Targeted Therapy Shows Benefit in Rare Type of Thyroid Cancer
Adapted from the NCI Cancer Bulletin.
Treatment with the multitargeted agent vandetanib (Caprelsa®) improved progression-free survival in patients with medullary thyroid cancer (MTC), according to findings from a randomized clinical trial. Earlier this year, the Food and Drug Administration (FDA) approved vandetanib for the treatment of patients with MTC based on initial findings from the phase III trial. MTC is a rare cancer, accounting for only 5 percent of all thyroid cancer cases, and radiation and chemotherapy have limited effects once the cancer progresses to an advanced stage.
The trial's results were published online October 24, 2011 in the Journal of Clinical Oncology.
At 24 months of follow-up, median progression-free survival had not yet been reached for patients who received vandetanib, reported Samuel Wells, M.D., of the Medical Oncology Branch in NCI's Center for Cancer Research and his colleagues. Estimated progression-free survival for the patients treated with vandetanib was 30.5 months, compared with 19.3 months for patients who received a placebo.
The double-blinded trial enrolled 331 patients with MTC who were randomly assigned to receive vandetanib or a placebo. All patients had locally advanced disease or distant metastases. If there was evidence that their disease was progressing, patients in the placebo arm could opt to receive open-label vandetanib.

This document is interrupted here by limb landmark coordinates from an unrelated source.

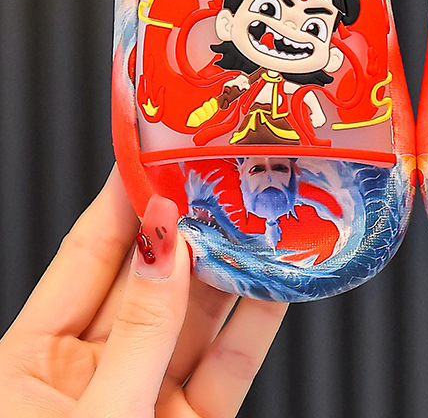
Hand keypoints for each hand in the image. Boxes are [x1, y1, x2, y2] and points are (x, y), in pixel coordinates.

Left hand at [0, 167, 286, 417]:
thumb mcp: (97, 414)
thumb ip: (142, 331)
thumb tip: (167, 247)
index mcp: (34, 362)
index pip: (87, 256)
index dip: (123, 200)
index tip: (155, 149)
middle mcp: (94, 370)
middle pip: (150, 278)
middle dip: (190, 225)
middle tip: (224, 176)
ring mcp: (146, 395)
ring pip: (196, 316)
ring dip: (232, 268)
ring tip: (262, 219)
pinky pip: (230, 364)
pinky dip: (257, 324)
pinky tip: (277, 284)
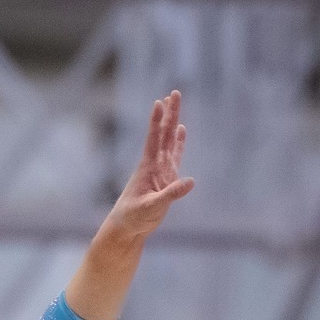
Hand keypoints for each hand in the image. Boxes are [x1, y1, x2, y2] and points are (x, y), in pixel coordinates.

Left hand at [105, 90, 194, 240]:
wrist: (128, 227)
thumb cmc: (134, 217)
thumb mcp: (152, 207)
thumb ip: (171, 194)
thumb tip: (191, 181)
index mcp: (148, 167)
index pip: (153, 139)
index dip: (156, 121)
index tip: (160, 102)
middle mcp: (154, 164)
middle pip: (163, 133)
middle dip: (169, 113)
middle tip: (174, 92)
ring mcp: (160, 169)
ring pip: (169, 140)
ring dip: (173, 122)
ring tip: (175, 102)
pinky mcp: (166, 178)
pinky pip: (175, 156)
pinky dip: (179, 142)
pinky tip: (182, 129)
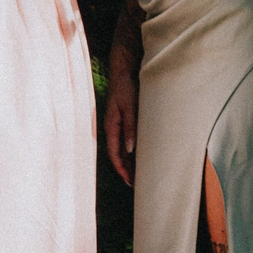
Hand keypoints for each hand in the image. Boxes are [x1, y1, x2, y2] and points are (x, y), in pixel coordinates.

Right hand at [104, 52, 138, 186]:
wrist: (124, 69)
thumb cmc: (126, 87)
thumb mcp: (130, 106)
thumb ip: (130, 126)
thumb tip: (130, 149)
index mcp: (111, 127)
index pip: (114, 154)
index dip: (122, 168)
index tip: (130, 181)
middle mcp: (113, 127)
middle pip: (118, 154)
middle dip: (126, 168)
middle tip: (137, 182)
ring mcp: (118, 123)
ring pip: (123, 147)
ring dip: (130, 160)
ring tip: (140, 172)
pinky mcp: (124, 118)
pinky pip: (127, 138)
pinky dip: (133, 148)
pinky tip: (141, 152)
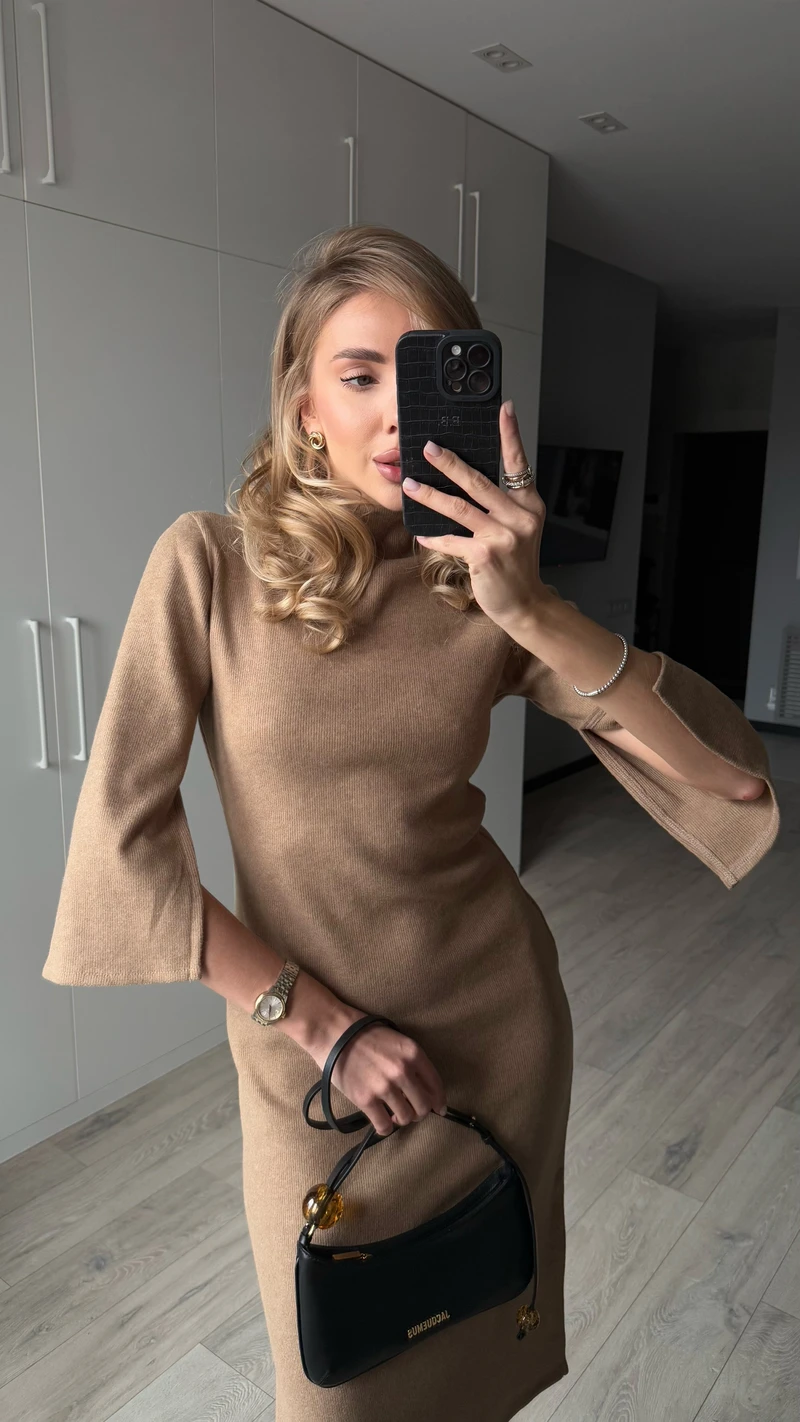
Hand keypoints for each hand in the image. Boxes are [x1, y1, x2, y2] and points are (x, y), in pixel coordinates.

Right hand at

In addition to the improvement in progression-free survival, the objective response rate was higher and several other disease-related measures were better in the vandetanib arm than in the placebo arm. One of the drug's targets is RET kinase, and the measurable response rate appeared to be higher in patients with RET mutations than in those without mutations. Because so few patients were defined as not having a RET mutation, the response rate in RET mutation-negative patients remains uncertain.
Because 52 patients in the placebo arm received open-label vandetanib, the authors explained, it may not be possible for the trial to show an improvement in overall survival.
A number of side effects were more common in patients who received vandetanib, including diarrhea, nausea, and hypertension; 12 percent of patients stopped taking the drug because of side effects.
Vandetanib's side-effect profile should influence which patients with MTC receive the drug, wrote Benjamin Solomon, M.B.B.S., Ph.D., and Danny Rischin, M.D., of the Peter MacCallum Cancer Center in Australia in an accompanying editorial. The 8 percent of patients treated with vandetanib who had QTc prolongation, a type of heart rhythm disturbance, is "particularly concerning," they continued. Because of the risk of QTc prolongation, vandetanib is only available under a Risk Evaluation and Mitigation Strategy.
Patients with advanced MTC who are not exhibiting symptoms should simply be monitored for evidence of disease progression, Drs. Solomon and Rischin advised. "In contrast, patients who are symptomatic, have a high disease burden, or have rapidly progressing disease stand to benefit the most from treatment with vandetanib."